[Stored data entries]
========================================
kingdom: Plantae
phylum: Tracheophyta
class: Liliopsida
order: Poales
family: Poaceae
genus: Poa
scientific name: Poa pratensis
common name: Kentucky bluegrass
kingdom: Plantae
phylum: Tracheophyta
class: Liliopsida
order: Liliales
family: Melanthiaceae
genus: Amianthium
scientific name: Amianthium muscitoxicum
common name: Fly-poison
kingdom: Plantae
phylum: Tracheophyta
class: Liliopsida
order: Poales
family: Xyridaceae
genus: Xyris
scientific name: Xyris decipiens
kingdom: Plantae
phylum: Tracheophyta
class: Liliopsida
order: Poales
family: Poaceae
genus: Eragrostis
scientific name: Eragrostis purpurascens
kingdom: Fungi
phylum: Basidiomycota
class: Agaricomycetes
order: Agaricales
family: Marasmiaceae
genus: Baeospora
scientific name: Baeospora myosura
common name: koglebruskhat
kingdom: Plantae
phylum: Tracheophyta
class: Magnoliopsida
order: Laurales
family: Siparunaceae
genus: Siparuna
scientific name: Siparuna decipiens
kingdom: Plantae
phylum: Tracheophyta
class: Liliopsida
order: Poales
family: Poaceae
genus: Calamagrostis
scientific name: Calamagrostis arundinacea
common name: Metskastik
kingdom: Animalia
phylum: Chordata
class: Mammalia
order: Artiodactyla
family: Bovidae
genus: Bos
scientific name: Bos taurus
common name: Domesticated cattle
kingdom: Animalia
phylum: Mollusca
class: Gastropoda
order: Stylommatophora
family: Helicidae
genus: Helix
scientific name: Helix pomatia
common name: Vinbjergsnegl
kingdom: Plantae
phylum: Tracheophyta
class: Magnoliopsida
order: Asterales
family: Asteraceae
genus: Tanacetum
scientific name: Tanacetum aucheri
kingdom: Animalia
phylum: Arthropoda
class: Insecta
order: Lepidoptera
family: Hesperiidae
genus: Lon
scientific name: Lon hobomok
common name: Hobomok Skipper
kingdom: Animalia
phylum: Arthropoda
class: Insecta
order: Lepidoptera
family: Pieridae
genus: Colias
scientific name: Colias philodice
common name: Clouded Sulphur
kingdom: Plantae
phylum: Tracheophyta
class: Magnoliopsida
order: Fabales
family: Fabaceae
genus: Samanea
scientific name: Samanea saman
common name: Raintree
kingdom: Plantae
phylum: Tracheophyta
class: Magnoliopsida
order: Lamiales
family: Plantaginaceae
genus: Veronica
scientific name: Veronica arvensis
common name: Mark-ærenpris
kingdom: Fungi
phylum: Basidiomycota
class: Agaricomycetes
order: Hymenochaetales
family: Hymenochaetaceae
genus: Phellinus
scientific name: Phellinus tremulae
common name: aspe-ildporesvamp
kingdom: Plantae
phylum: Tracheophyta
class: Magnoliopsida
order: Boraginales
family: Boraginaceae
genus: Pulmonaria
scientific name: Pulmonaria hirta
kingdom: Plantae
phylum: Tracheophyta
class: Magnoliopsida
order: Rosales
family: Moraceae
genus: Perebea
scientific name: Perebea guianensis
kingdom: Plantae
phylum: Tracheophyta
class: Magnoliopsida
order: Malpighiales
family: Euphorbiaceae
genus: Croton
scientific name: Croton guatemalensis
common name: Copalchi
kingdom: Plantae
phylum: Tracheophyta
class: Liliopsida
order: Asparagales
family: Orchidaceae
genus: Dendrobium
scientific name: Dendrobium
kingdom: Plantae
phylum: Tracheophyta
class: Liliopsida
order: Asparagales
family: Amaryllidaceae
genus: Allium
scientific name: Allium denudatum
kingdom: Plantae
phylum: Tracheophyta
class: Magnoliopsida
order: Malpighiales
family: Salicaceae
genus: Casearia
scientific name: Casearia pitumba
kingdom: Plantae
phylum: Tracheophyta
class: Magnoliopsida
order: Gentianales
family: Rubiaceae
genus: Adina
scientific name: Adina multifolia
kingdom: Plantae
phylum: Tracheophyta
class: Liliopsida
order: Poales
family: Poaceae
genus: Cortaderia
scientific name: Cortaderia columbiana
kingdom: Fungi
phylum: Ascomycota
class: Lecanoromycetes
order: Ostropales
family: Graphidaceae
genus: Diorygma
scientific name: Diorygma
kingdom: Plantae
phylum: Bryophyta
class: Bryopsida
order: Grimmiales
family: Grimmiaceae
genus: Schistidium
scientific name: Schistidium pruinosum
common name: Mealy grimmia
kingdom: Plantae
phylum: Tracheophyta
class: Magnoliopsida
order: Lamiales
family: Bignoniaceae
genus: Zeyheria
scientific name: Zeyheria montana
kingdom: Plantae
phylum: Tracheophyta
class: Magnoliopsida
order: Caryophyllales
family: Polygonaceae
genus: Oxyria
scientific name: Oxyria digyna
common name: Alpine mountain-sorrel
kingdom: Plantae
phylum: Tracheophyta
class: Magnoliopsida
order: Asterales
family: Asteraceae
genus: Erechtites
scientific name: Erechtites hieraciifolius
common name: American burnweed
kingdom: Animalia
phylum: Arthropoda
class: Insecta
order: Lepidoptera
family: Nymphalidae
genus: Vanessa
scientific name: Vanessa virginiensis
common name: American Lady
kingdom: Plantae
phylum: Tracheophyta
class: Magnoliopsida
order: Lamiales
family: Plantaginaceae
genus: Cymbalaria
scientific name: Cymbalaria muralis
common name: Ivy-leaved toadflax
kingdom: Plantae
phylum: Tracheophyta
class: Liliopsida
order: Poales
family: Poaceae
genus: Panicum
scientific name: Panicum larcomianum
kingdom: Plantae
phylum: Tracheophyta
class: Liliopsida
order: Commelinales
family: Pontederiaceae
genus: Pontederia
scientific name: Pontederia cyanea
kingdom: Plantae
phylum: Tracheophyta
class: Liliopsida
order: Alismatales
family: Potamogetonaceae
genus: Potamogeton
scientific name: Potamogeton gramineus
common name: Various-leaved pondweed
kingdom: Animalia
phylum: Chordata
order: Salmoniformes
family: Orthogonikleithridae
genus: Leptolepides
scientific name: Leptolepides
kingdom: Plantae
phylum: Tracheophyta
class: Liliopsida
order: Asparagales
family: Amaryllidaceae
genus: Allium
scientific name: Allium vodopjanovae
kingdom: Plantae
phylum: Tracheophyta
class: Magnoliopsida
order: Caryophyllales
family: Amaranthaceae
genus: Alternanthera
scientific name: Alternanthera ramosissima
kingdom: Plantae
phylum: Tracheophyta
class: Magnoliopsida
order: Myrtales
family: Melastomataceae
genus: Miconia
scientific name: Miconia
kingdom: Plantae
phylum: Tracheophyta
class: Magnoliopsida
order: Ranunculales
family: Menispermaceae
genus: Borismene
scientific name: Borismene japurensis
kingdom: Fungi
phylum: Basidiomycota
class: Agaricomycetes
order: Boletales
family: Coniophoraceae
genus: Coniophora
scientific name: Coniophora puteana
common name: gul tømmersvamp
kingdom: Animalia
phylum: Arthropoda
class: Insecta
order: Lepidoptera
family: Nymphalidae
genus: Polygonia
========================================
■ Work required
Collect each line of the records that contains the string "Allium", matching case exactly.

■ Correct output
genus: Allium
scientific name: Allium denudatum
genus: Allium
scientific name: Allium vodopjanovae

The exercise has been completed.